Story, Rules, and Realism

The more I’ve thought about it, the more I’m convinced there’s at least one more axis in the old “roleplayer vs rollplayer” argument.

My revised graph of where people stand on this issue now uses three: Story, Rules and Realism, with most people sitting somewhere on a 0-10 scale for how important each is to them.  It’s entirely possible for some people to rate all three equally high (although someone rating all three equally low probably is in the wrong hobby), or one or two more than the other.

Story gamers are all about the… story, strangely enough.  The important thing for them is that their group manages to weave the most interesting, fascinating tale around what occurs within their game.  “Unrealistic” heroic events are easily explained by narrativium, and rules are fudged, ignored, and completely changed if necessary for dramatic effect.

Rules gamers focus on tactical decisions driven by the numbers they’ve seen in the rulebook (as opposed to tactical decisions driven by the scene they’re envisaging), and don’t see it as wrong to take advantage of a rules loophole that allows something that probably wouldn’t work if tried for real, because it’s only a game after all.  The idea is to win, not to write a novel.

Realism gamers tend to get easily confused with Story gamers by people that belong to neither group.  They’re the ones that are all about simulation.  It doesn’t matter what happens as long as the results fit within the physics of the imaginary world in their minds.  Rules that allow someone to do something unrealistic are wrong and are changed on the fly, and a story that allows someone to skid down the back of an elephant is just silly.

Now, at first I was envisaging a ternary plot for this, meaning that the more you lean towards one of these concepts, the less you lean towards the other two.  e.g.

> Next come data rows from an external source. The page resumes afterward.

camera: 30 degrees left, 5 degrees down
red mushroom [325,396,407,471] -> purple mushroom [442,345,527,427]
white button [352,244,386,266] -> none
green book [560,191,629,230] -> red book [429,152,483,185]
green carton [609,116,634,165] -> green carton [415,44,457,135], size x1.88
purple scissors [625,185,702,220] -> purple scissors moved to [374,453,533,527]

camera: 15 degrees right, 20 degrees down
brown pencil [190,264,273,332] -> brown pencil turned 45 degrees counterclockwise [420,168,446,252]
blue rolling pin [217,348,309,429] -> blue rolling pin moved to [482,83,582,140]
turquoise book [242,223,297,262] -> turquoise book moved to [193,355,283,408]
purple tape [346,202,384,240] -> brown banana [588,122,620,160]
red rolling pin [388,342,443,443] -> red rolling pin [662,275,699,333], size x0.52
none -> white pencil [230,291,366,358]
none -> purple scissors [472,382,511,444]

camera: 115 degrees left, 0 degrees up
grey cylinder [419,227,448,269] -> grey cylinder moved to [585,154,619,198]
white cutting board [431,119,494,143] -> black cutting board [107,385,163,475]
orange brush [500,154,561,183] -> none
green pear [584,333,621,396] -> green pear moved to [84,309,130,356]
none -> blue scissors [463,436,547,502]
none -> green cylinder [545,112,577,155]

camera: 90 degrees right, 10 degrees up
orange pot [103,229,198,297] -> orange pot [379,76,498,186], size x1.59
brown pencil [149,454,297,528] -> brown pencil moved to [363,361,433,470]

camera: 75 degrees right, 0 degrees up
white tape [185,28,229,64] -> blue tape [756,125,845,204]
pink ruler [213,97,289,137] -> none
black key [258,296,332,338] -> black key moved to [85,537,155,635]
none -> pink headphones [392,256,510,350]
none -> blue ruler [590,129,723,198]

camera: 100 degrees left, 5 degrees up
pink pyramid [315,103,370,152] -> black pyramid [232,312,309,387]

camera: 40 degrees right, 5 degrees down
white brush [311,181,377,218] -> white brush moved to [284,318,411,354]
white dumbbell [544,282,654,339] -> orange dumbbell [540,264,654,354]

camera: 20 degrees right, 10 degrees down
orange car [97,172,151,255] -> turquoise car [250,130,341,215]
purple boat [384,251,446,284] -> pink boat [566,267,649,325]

Add two points to your story stat, and you lose one each from rules and realism to keep the total running at 100.

I’ve come to notice this is probably the wrong way to envision it, though.  It’s actually possible for someone to care about all three, each at a level above that of someone else that cares only about one of the concepts.  That was a hard thing for me to grasp at first, but now I’ve got my head around it I accept it’s really more of a case of shading in a triangular area of that ternary graph than plotting a point on it.